Wednesday, June 29, 2011
Opening to Inhibition
Does inhibiting, in an Alexander Technique sense, opening my guitar case, improve my playing?
Early this morning I was journaling about my AT session with David Jernigan last night. Besides teaching AT, David is also a professional musician. Last night was one of those sessions, which was part AT and part music lesson. Many good questions were raised for myself to examine and take action on.
I began my guitar practice session tonight with an AT lie-down. Though I was not overly tired, this day has been very active, and I felt the need to tune my body first. After rising from the floor, I approached my guitar case. Noticing the freedom and length that was currently available to myself, I inhibited the action of opening the case. Instead I began to play with the Critical Moment exercise, first shown to me by Frank Sheldon, and worked with and discussed again last night with David. Keeping the AT directions going in my thinking, I instead choose to speak about opening my case, rather than actually opening the case. I played with a few variations on this, including taking no action, all the while thinking through the directions. When I did open the case, I removed the guitar, but before putting the guitar on my body, I simply returned it to the case.
Again practicing inhibition and giving myself the AT directions. When I did put the guitar on and begin to play, there was a richness to my tone, that generally eludes me in my sessions with David. But tonight I was there in an AT sense and also in a musical sense. As I write this, I know this is what I strive for, what is needed to play music. But this remains elusive for me. Often in the AT sessions, I am perhaps lost in the thinking process of AT, and have yet to gain the requisite attention to keep both AT and music alive. Tonight they came together.

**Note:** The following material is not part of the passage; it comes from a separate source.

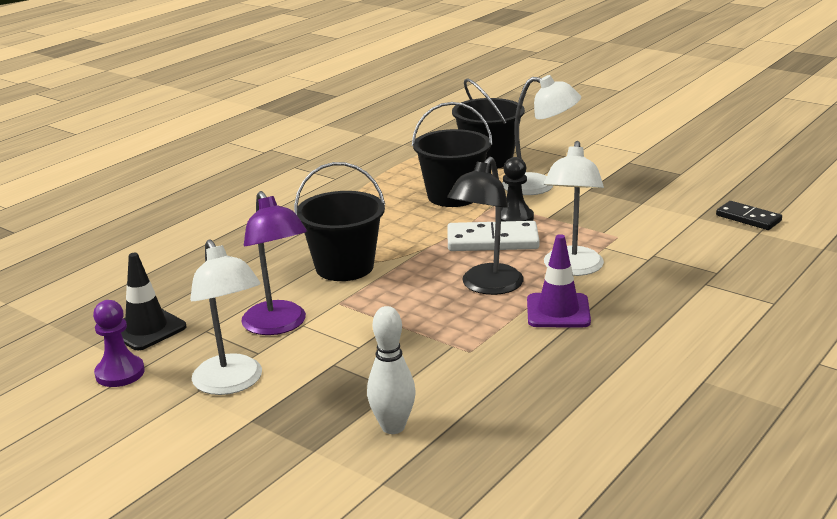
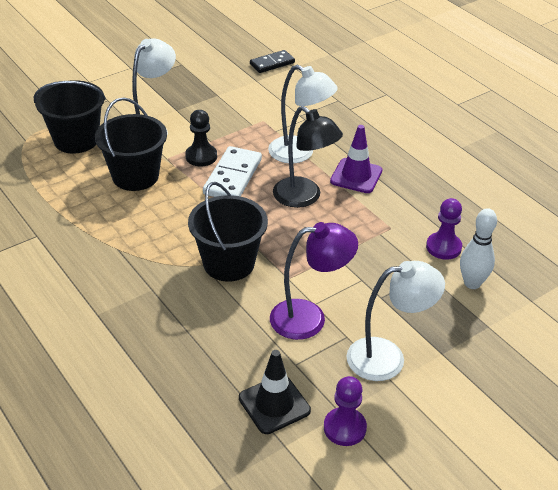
camera: 75 degrees left, 15 degrees up
none -> purple pawn [426,198,462,260]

Singing Gathered Hearts as I played it, I found an expressive quality that may alter my way of playing this piece. Continuing to come back to the AT directions as I worked on two other pieces. I then completed my session with a spirited improvisation. Debating whether to blog or not, I reviewed the last pages of the chapter Evolution of A Technique, from F.M. Alexander's The Use of the Self. Much more work lies ahead of me with the Alexander Technique, yet as I continue to reap the fortunes from the freedom I have achieved, I am happy to make the investment of time. And going back to the question that is the title of this post, tonight my answer is Yes! What is yours?